» **DOCUMENT EXCERPT**
Spectral decomposition for symmetric matrices

  • For a symmetric matrix $\mathbf{A} \in \mathbb{R}^n$,

    1. all eigenvalues of $\mathbf{A}$ are real numbers, and
    2. the eigenvectors corresponding to distinct eigenvalues are orthogonal to each other.

      Proof of 1: Pre-multiplying the eigen-equation $\mathbf{A} \mathbf{x} = \lambda \mathbf{x}$ by $\mathbf{x}^*$ (conjugate transpose) gives $$ \mathbf{x}^* \mathbf{A} \mathbf{x} = \lambda \mathbf{x}^* \mathbf{x}. $$ Now both $$ \mathbf{x}^* \mathbf{x} = x_1^* x_1 + \cdots + x_n^* x_n $$ and $$ \mathbf{x}^* \mathbf{A} \mathbf{x} = \sum_{i,j} a_{ij} x_i^* x_j = \sum_i a_{ii} x_i^*x_i + \sum_{i < j} a_{ij} (x_i^*x_j + x_i x_j^*) = a_{11} x_1^* x_1 + a_{12}(x_1^* x_2 + x_1 x_2^*) + \cdots $$ are real numbers. Therefore $\lambda$ is a real number.

» **DATA SHOWN**
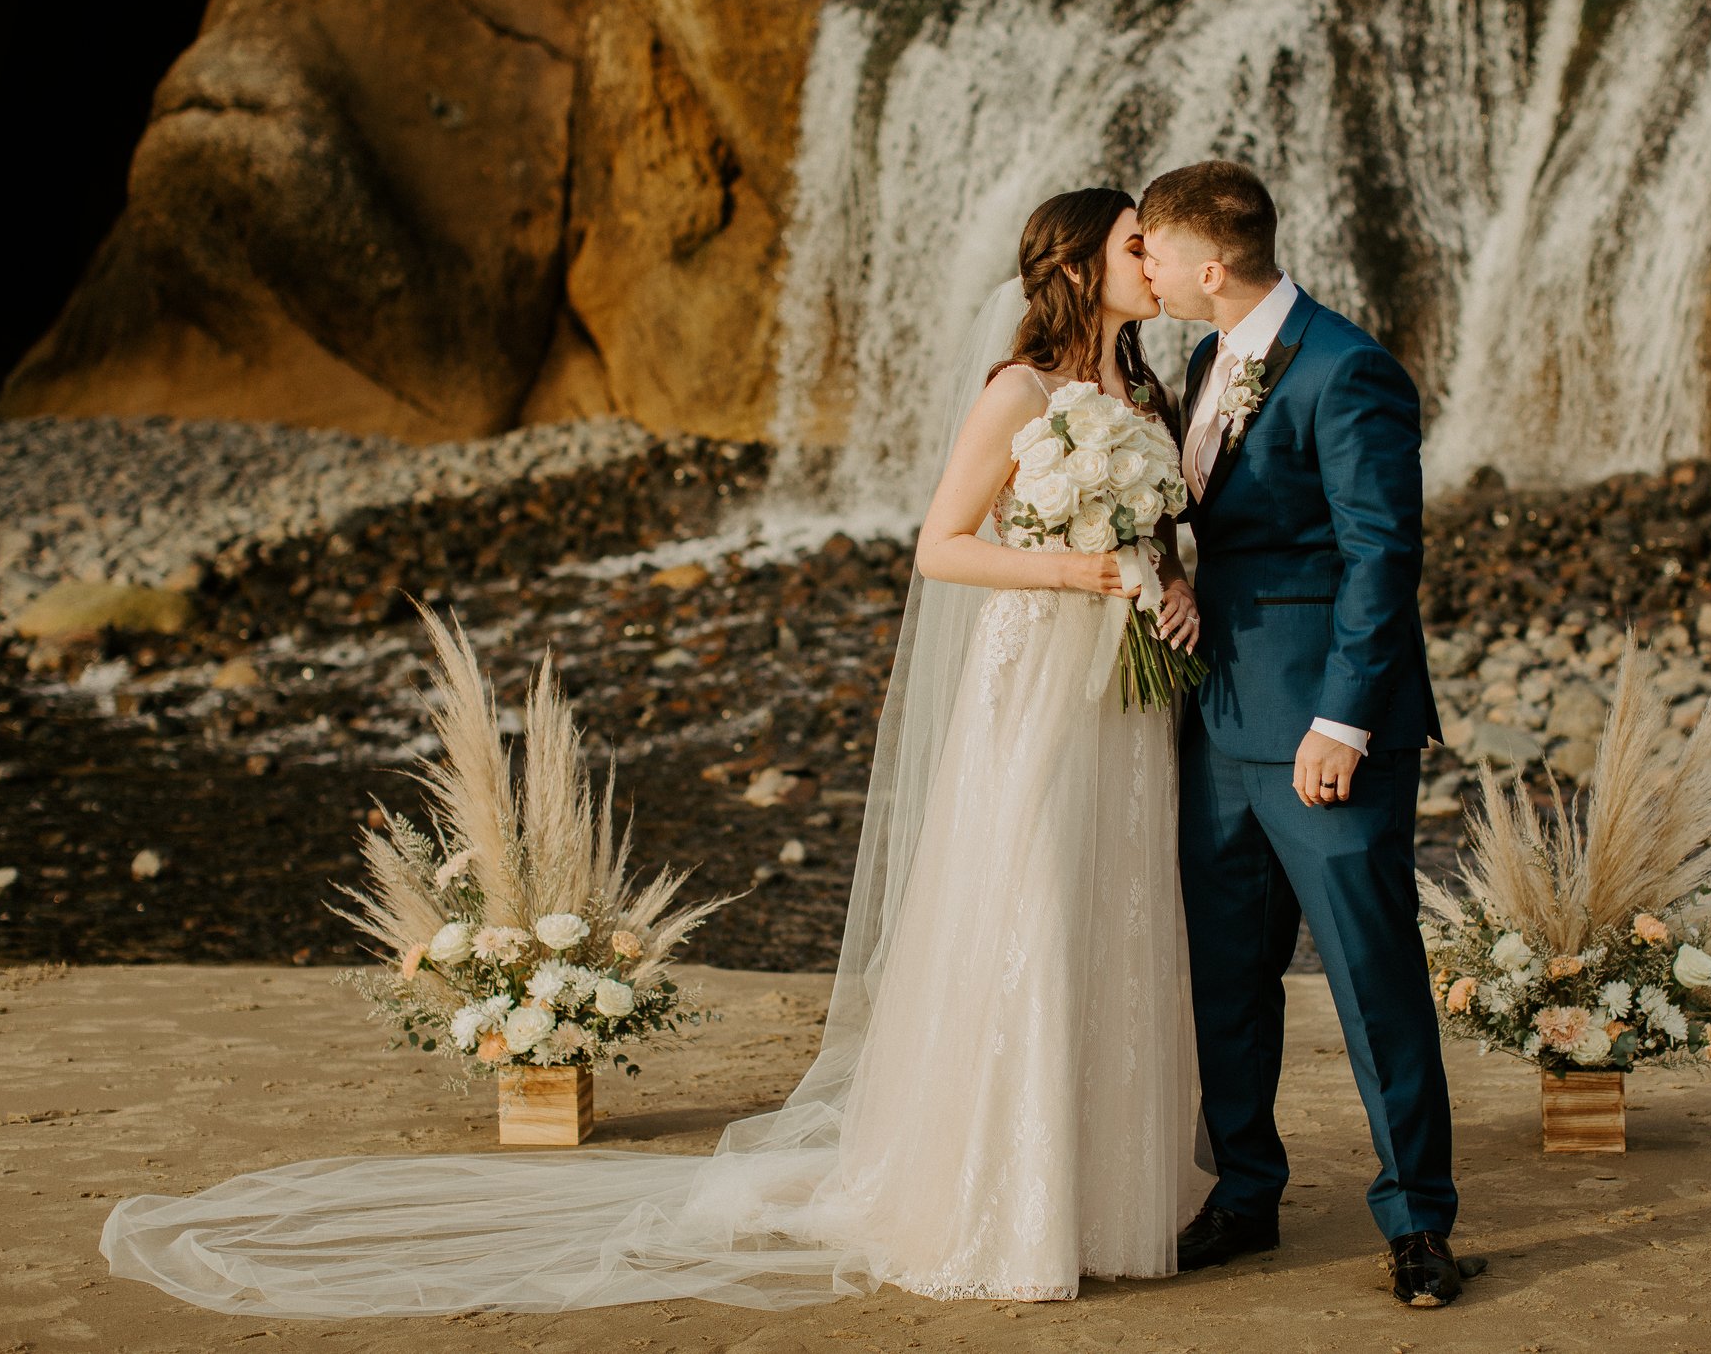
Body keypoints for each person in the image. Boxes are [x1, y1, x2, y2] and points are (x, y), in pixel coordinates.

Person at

» **DESCRIPTION OF THE TASK**
Proceed with the excerpt on spectral decomposition for symmetric matrices, starting right after its last sentence. The listing is separate material and unrelated to the excerpt on spectral decomposition for symmetric matrices.

» **RESPONSE TO THIS EXERCISE**
      Proof of 2: Suppose $$ \mathbf{A} \mathbf{x}_1 = \lambda_1 \mathbf{x}_1, \quad \mathbf{A} \mathbf{x}_2 = \lambda_2 \mathbf{x}_2, $$ and $\lambda_1 \ne \lambda_2$. Then \begin{eqnarray*} (\mathbf{A} - \lambda_2 \mathbf{I}) \mathbf{x}_1 &=& (\lambda_1 - \lambda_2) \mathbf{x}_1 \\ (\mathbf{A} - \lambda_2 \mathbf{I}) \mathbf{x}_2 &=& \mathbf{0}. \end{eqnarray*} Thus $\mathbf{x}_1 \in \mathcal{C}(\mathbf{A} - \lambda_2 \mathbf{I})$ and $\mathbf{x}_2 \in \mathcal{N}(\mathbf{A} - \lambda_2 \mathbf{I})$. By the fundamental theorem of linear algebra, $\mathbf{x}_1 \perp \mathbf{x}_2$.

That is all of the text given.